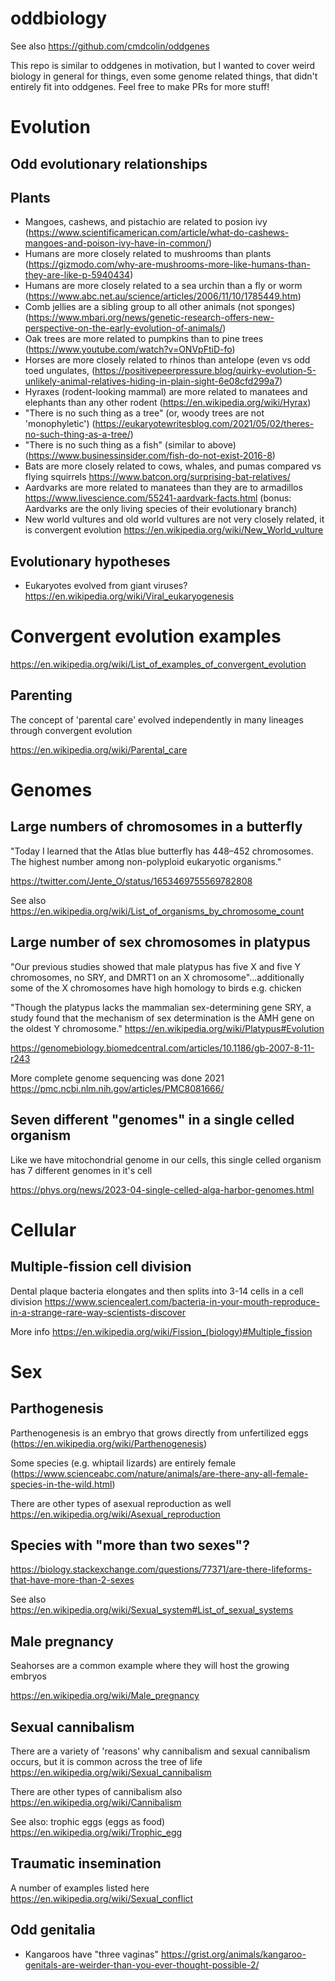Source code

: # oddbiology

See also https://github.com/cmdcolin/oddgenes


This repo is similar to oddgenes in motivation, but I wanted to cover weird biology in general for things, even some genome related things, that didn't entirely fit into oddgenes. Feel free to make PRs for more stuff!


# Evolution

## Odd evolutionary relationships

## Plants

- Mangoes, cashews, and pistachio are related to posion ivy (https://www.scientificamerican.com/article/what-do-cashews-mangoes-and-poison-ivy-have-in-common/)
- Humans are more closely related to mushrooms than plants (https://gizmodo.com/why-are-mushrooms-more-like-humans-than-they-are-like-p-5940434)
- Humans are more closely related to a sea urchin than a fly or worm (https://www.abc.net.au/science/articles/2006/11/10/1785449.htm)
- Comb jellies are a sibling group to all other animals (not sponges) (https://www.mbari.org/news/genetic-research-offers-new-perspective-on-the-early-evolution-of-animals/)
- Oak trees are more related to pumpkins than to pine trees (https://www.youtube.com/watch?v=ONVpFtiD-fo)
- Horses are more closely related to rhinos than antelope (even vs odd toed ungulates, (https://positivepeerpressure.blog/quirky-evolution-5-unlikely-animal-relatives-hiding-in-plain-sight-6e08cfd299a7)
- Hyraxes (rodent-looking mammal) are more related to manatees and elephants than any other rodent (https://en.wikipedia.org/wiki/Hyrax)
- "There is no such thing as a tree" (or, woody trees are not 'monophyletic') (https://eukaryotewritesblog.com/2021/05/02/theres-no-such-thing-as-a-tree/)
- "There is no such thing as a fish" (similar to above) (https://www.businessinsider.com/fish-do-not-exist-2016-8)
- Bats are more closely related to cows, whales, and pumas compared vs flying squirrels  https://www.batcon.org/surprising-bat-relatives/
- Aardvarks are more related to manatees than they are to armadillos https://www.livescience.com/55241-aardvark-facts.html (bonus: Aardvarks are the only living species of their evolutionary branch)
- New world vultures and old world vultures are not very closely related, it is convergent evolution https://en.wikipedia.org/wiki/New_World_vulture

## Evolutionary hypotheses

- Eukaryotes evolved from giant viruses?  https://en.wikipedia.org/wiki/Viral_eukaryogenesis 

# Convergent evolution examples

https://en.wikipedia.org/wiki/List_of_examples_of_convergent_evolution

## Parenting

The concept of 'parental care' evolved independently in many lineages  through convergent evolution

https://en.wikipedia.org/wiki/Parental_care



# Genomes

## Large numbers of chromosomes in a butterfly

"Today I learned that the Atlas blue butterfly has 448–452 chromosomes. The highest number among  non-polyploid eukaryotic organisms."

https://twitter.com/Jente_O/status/1653469755569782808

See also https://en.wikipedia.org/wiki/List_of_organisms_by_chromosome_count

## Large number of sex chromosomes in platypus

"Our previous studies showed that male platypus has five X and five Y chromosomes, no SRY, and DMRT1 on an X chromosome"...additionally some of the X chromosomes have high homology to birds e.g. chicken

"Though the platypus lacks the mammalian sex-determining gene SRY, a study found that the mechanism of sex determination is the AMH gene on the oldest Y chromosome." https://en.wikipedia.org/wiki/Platypus#Evolution

https://genomebiology.biomedcentral.com/articles/10.1186/gb-2007-8-11-r243

More complete genome sequencing was done 2021 https://pmc.ncbi.nlm.nih.gov/articles/PMC8081666/


## Seven different "genomes" in a single celled organism

Like we have mitochondrial genome in our cells, this single celled organism has 7 different genomes in it's cell

https://phys.org/news/2023-04-single-celled-alga-harbor-genomes.html

# Cellular

## Multiple-fission cell division

Dental plaque bacteria elongates and then splits into 3-14 cells in a cell division https://www.sciencealert.com/bacteria-in-your-mouth-reproduce-in-a-strange-rare-way-scientists-discover

More info https://en.wikipedia.org/wiki/Fission_(biology)#Multiple_fission

# Sex

## Parthogenesis

Parthenogenesis is an embryo that grows directly from unfertilized eggs (https://en.wikipedia.org/wiki/Parthenogenesis)

Some species (e.g. whiptail lizards) are entirely female (https://www.scienceabc.com/nature/animals/are-there-any-all-female-species-in-the-wild.html)

There are other types of asexual reproduction as well https://en.wikipedia.org/wiki/Asexual_reproduction

## Species with "more than two sexes"?

https://biology.stackexchange.com/questions/77371/are-there-lifeforms-that-have-more-than-2-sexes

See also https://en.wikipedia.org/wiki/Sexual_system#List_of_sexual_systems

## Male pregnancy

Seahorses are a common example where they will host the growing embryos

https://en.wikipedia.org/wiki/Male_pregnancy

## Sexual cannibalism

There are a variety of 'reasons' why cannibalism and sexual cannibalism occurs, but it is common across the tree of life https://en.wikipedia.org/wiki/Sexual_cannibalism

There are other types of cannibalism also https://en.wikipedia.org/wiki/Cannibalism

See also: trophic eggs (eggs as food) https://en.wikipedia.org/wiki/Trophic_egg

## Traumatic insemination

A number of examples listed here https://en.wikipedia.org/wiki/Sexual_conflict

## Odd genitalia

- Kangaroos have "three vaginas" https://grist.org/animals/kangaroo-genitals-are-weirder-than-you-ever-thought-possible-2/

Instructions to follow
Each line in the listing above from the one containing "## Large number of" through the one containing "birds e.g. chicken" should be repeated exactly, and no other line.

Result
## Large number of sex chromosomes in platypus

"Our previous studies showed that male platypus has five X and five Y chromosomes, no SRY, and DMRT1 on an X chromosome"...additionally some of the X chromosomes have high homology to birds e.g. chicken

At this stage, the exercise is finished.